- **Goal of the exercise**
Below are entries with pictures among them; reproduce exactly, and only, the lines from the one containing "This website uses cookies" down to the one containing "Product Example", without the pictures.

- **Source material**
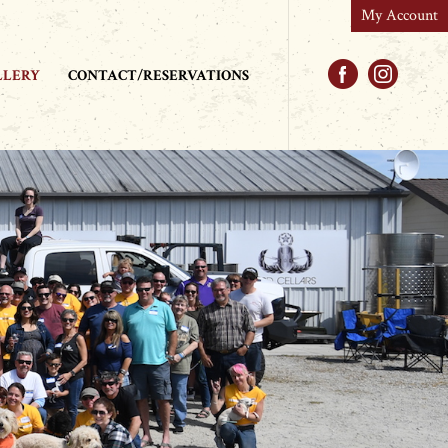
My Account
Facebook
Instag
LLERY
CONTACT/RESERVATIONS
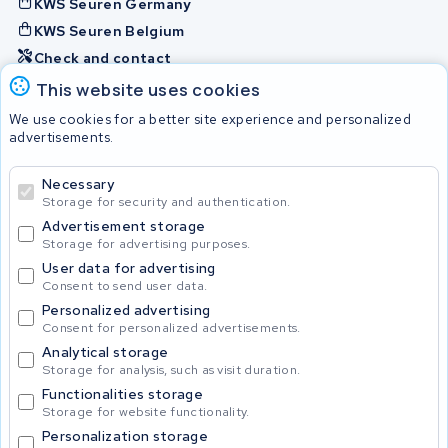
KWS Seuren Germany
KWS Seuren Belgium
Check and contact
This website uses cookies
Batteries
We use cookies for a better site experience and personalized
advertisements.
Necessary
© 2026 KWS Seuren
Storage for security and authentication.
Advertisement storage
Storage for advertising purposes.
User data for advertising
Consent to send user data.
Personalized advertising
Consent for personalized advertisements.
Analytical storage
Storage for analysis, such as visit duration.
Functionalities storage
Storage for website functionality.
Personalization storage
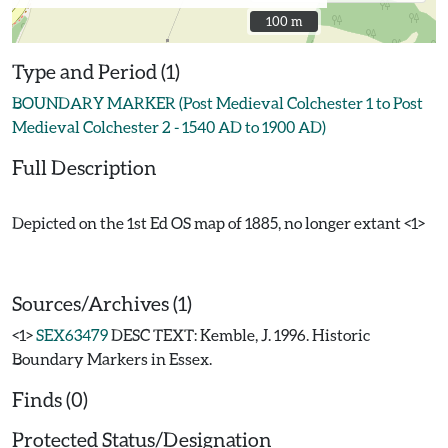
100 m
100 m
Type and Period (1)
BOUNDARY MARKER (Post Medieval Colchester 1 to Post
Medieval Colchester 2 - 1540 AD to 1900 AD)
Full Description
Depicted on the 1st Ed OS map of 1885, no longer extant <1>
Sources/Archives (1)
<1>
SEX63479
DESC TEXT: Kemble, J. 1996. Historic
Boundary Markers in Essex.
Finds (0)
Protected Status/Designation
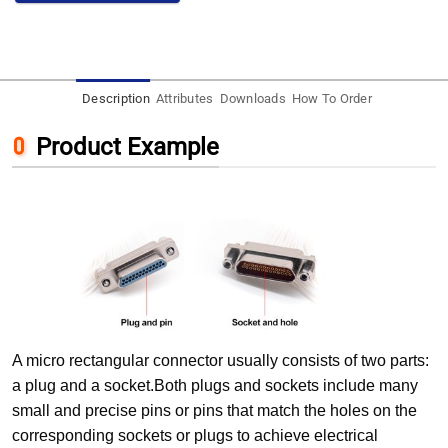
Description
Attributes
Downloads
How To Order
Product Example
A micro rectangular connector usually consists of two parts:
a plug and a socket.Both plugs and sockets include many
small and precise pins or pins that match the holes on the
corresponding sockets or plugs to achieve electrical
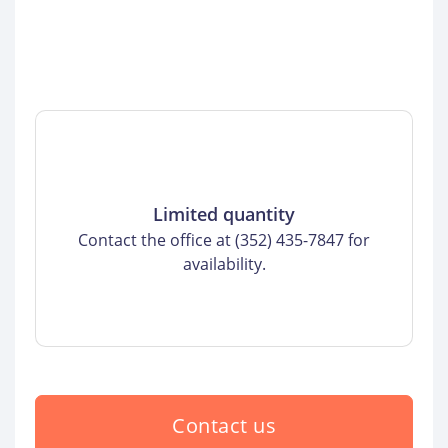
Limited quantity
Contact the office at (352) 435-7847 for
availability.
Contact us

- **Final answer**
This website uses cookies
Batteries
We use cookies for a better site experience and personalized
advertisements.
Necessary
© 2026 KWS Seuren
Storage for security and authentication.
Advertisement storage
Storage for advertising purposes.
User data for advertising
Consent to send user data.
Personalized advertising
Consent for personalized advertisements.
Analytical storage
Storage for analysis, such as visit duration.
Functionalities storage
Storage for website functionality.
Personalization storage
100 m
100 m
Type and Period (1)
BOUNDARY MARKER (Post Medieval Colchester 1 to Post
Medieval Colchester 2 - 1540 AD to 1900 AD)
Full Description
Depicted on the 1st Ed OS map of 1885, no longer extant <1>
Sources/Archives (1)
<1>
SEX63479
DESC TEXT: Kemble, J. 1996. Historic
Boundary Markers in Essex.
Finds (0)
Protected Status/Designation
Description
Attributes
Downloads
How To Order
Product Example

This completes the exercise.